Well, this will be the case until probably 2030-2050. With the caveat that "under construction" means "planned".

Tesla is doing a couple of things, and part of the planning will be dynamic, based on usage of SuperChargers.

"Where do we need to build to help future road travel?"
They are spacing them out as best they can, and we do not hear about the negotiations, permitting, contracting, and paperwork that needs to happen before construction begins. Hearing about deals made with malls or stores helps clear a bunch of the hurdles that need to be done.
"Where do we need to build to ease congestion at current locations?"
Many of us predicted Barstow would be overwhelmed by the LA to Vegas crowds, and at certain times, waits can be hours long. Tesla responded by planning stations in Primm and/or Jean Nevada. I'm sure they're also thinking of other locations that can accommodate the demand.
"How do we power these Superchargers?"
Tesla promised that these would be solar powered. In many cases, it's not feasible to place the solar tower right above the parking spots. We have not heard much about this side of things from Tesla recently. My prediction is several solar farms across the country (mostly west) to contribute electricity to the grid, maybe not directly in the location, but still off-setting an equal / similar amount of polluting energy sources. The timing of this will be well after a large connection of SuperChargers have already been completed, likely 2016-2019 time frame.
"Now that we have regular interstates covered, how about less traveled routes?"
There will still be demand to reach 100% of the country, with National Highways, State Highways, and Rural Routes to be covered. Until those are covered, some road trips just cannot be done in a Tesla (mostly out west, where there are large swaths of two-lane roads.)

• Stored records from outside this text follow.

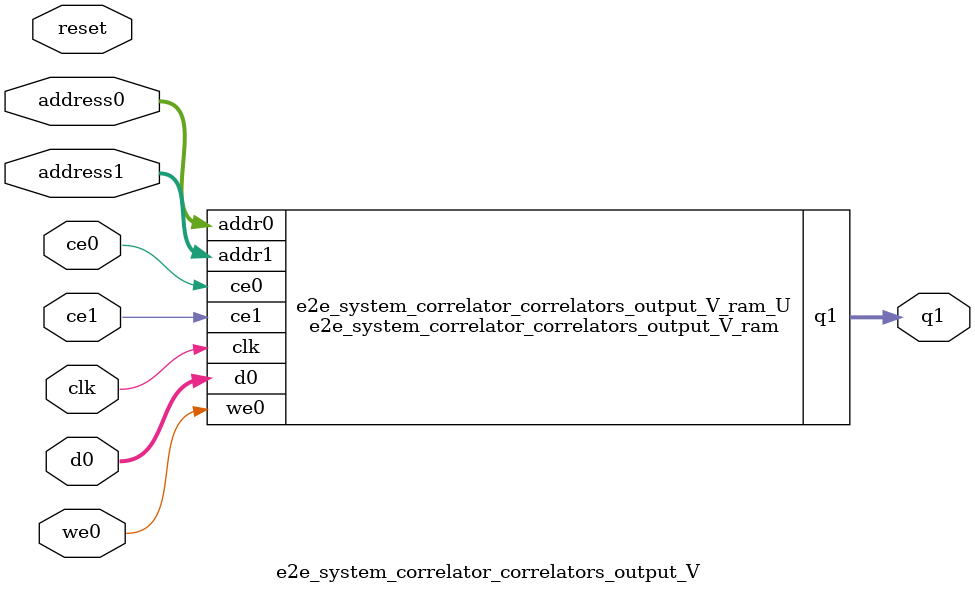
<source format=v>
`timescale 1 ns / 1 ps
module e2e_system_correlator_correlators_output_V_ram (addr0, ce0, d0, we0, addr1, ce1, q1,  clk);

parameter DWIDTH = 36;
parameter AWIDTH = 6;
parameter MEM_SIZE = 33;

input[AWIDTH-1:0] addr0;
input ce0;
input[DWIDTH-1:0] d0;
input we0;
input[AWIDTH-1:0] addr1;
input ce1;
output reg[DWIDTH-1:0] q1;
input clk;

(* ram_style = "block" *)reg [DWIDTH-1:0] ram[0:MEM_SIZE-1];




always @(posedge clk)  
begin 
    if (ce0) begin
        if (we0) 
            ram[addr0] <= d0; 
    end
end


always @(posedge clk)  
begin 
    if (ce1) begin
        q1 <= ram[addr1];
    end
end


endmodule

`timescale 1 ns / 1 ps
module e2e_system_correlator_correlators_output_V(
    reset,
    clk,
    address0,
    ce0,
    we0,
    d0,
    address1,
    ce1,
    q1);

parameter DataWidth = 32'd36;
parameter AddressRange = 32'd33;
parameter AddressWidth = 32'd6;
input reset;
input clk;
input[AddressWidth - 1:0] address0;
input ce0;
input we0;
input[DataWidth - 1:0] d0;
input[AddressWidth - 1:0] address1;
input ce1;
output[DataWidth - 1:0] q1;



e2e_system_correlator_correlators_output_V_ram e2e_system_correlator_correlators_output_V_ram_U(
    .clk( clk ),
    .addr0( address0 ),
    .ce0( ce0 ),
    .we0( we0 ),
    .d0( d0 ),
    .addr1( address1 ),
    .ce1( ce1 ),
    .q1( q1 ));

endmodule


</source>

I still wonder about the slow-down, but once viewed from a higher perspective, I hope it's more of a "lumpy" process, with large spurts of activity with some areas of inactivity, while still hitting coverage goals in time. It seemed until some of the recent slowdown occurred, there was a huge amount of SuperCharger updates between having 40-50 SuperChargers a couple months ago, to over 80 now. Before that it felt slow.

So, let's hope for a spurt of activity between now and Memorial Day (late May) for those planning summer road trips!

buddyroe | 29. April 2014

Well, they must have read this post and went out and built one, because they just increased the number to 87. WooHoo. I wonder where the new one opened?